July 06, 2005

On the Supreme Court.

So I really, really, really want to be one of those people who approaches something like the impending battle over the next Supreme Court justice with gusto and plans to charter a bus to Washington, D.C. and organize a demonstration. But I have to say that in the aftermath of the last presidential election, I feel more than disheartened. Whether you're a Democrat or a Republican, anyone can admit that when the majority spoke, it spoke rather overwhelmingly for a set of social and political ideas that garners fierce loyalty on one side and fierce opposition on the other. It never feels good to be on the losing side of anything, but the hardest thing for me and a lot of other liberals to come to terms with was that at least in 2004, the system worked. Can't say the same for 2000, I think, but this time the principles of republicanism appear to have done their appointed task. That's the hardest part -- realizing that you didn't lose because there was trickery or fraud but because more people wanted what you didn't want. They won, fair and square (so it seems).

The rest of us have to content ourselves with being the vocal opposition until the next election rolls around. But I have to admit that I face that task with profound apathy. Maybe because I so wanted a new president, and as I watched the early returns on election night, it was so close that I could see it happening. Maybe one of the most serious consequences of Kerry's defeat (a distant second, of course, to the prolonging of the occupation of Iraq) is that too many of us, accustomed to defeat, will let one party have its way. No matter who's in the White House, single-party rule is never a good thing.

2 Comments:

Blogger Pragmatik thinks...

You're the history major, Frankie. But isn't it the case in history that people get fed up with one person/force weilding all the power and then do something about it?

Regardless, we are not the most...reflective nation. It doesn't seem that we learn from our mistakes, as we can see in the last election. I'm not just talking about Republicans who voted for Bush.

I'm talking even more about Democrates. Look how many unreflective, lazy, conscience-less Democrats didn't get off their asses to vote! If one has bitched about Bush and the war and didn't bother to vote, shame on such a person. (There, I said it.) It was easier to swallow this time, since democracy did work. That's probably a good thing. But, given the widening ideological chasm between the right and the left, you'd think more people would take the resposibility to vote.
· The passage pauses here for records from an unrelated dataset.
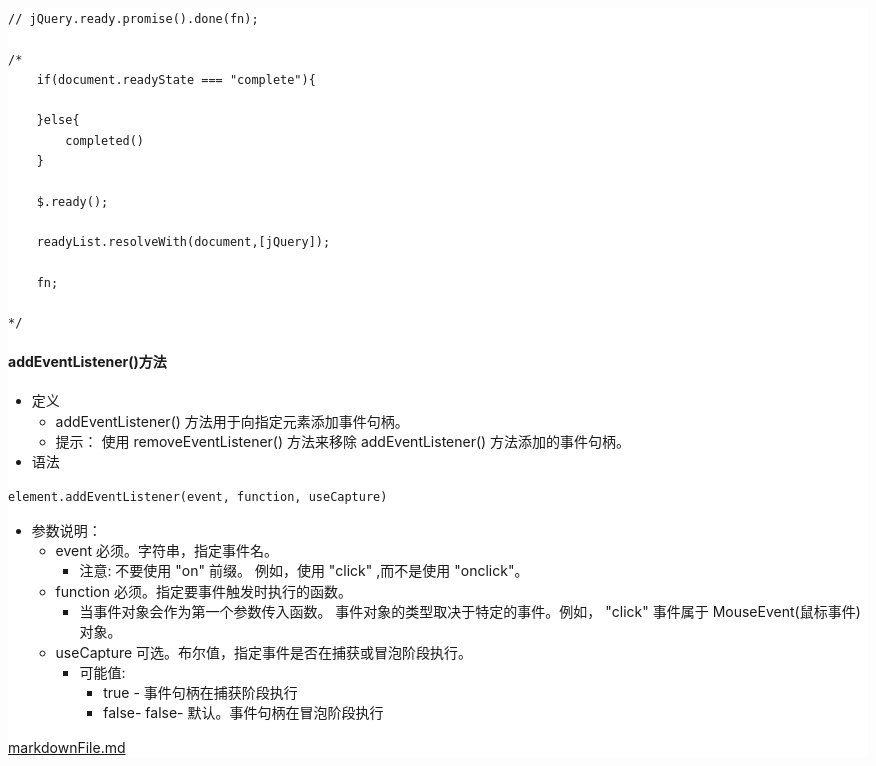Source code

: 	// jQuery.ready.promise().done(fn);

	/*
	    if(document.readyState === "complete"){

	    }else{
	        completed()
	    }

	    $.ready();

	    readyList.resolveWith(document,[jQuery]);

	    fn;

	*/

#### addEventListener()方法

- 定义
    - addEventListener() 方法用于向指定元素添加事件句柄。
    - 提示： 使用 removeEventListener() 方法来移除 addEventListener() 方法添加的事件句柄。
- 语法

`element.addEventListener(event, function, useCapture)`

- 参数说明：
    - event 必须。字符串，指定事件名。
        - 注意: 不要使用 "on" 前缀。 例如，使用 "click" ,而不是使用 "onclick"。
    - function 必须。指定要事件触发时执行的函数。
        - 当事件对象会作为第一个参数传入函数。 事件对象的类型取决于特定的事件。例如， "click" 事件属于 MouseEvent(鼠标事件) 对象。
    - useCapture 可选。布尔值，指定事件是否在捕获或冒泡阶段执行。
        - 可能值:
            - true - 事件句柄在捕获阶段执行
            - false- false- 默认。事件句柄在冒泡阶段执行

[markdownFile.md](../_resources/4b3b137ef7edfdf656d2d7792833ebfd.bin)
While I don't mean to imply that anyone who voted for Bush is stupid (hell, I'm the only one in my family who voted for Kerry), I think that this instance of democracy working brings up the issue:

Even when it's working, does democracy work? I mean, is your average person really capable of picking the best leaders, not just who they would like to have a beer with?

I don't mean to sound like an elitist. But, as the Electoral College shows, the "Founding Fathers" didn't trust us or democracy anyway. Even the great Plato didn't trust it. Can we really say that democracy works just because the slightly bigger mass of people who bothered to vote got what they wanted?

10:09 AM, July 07, 2005  
Blogger Pragmatik thinks...

I don't think I'd necessarily be in favor of requirements for voting.

But maybe there should be disqualifiers? I mean, maybe one needn't be of above-average intelligence. But should one be allowed to vote if one has significantly below-average intelligence, or has a mental sickness?

Not everyone can figure out what's best for the nation. Does it thereby follow that not everyone should be allowed to vote?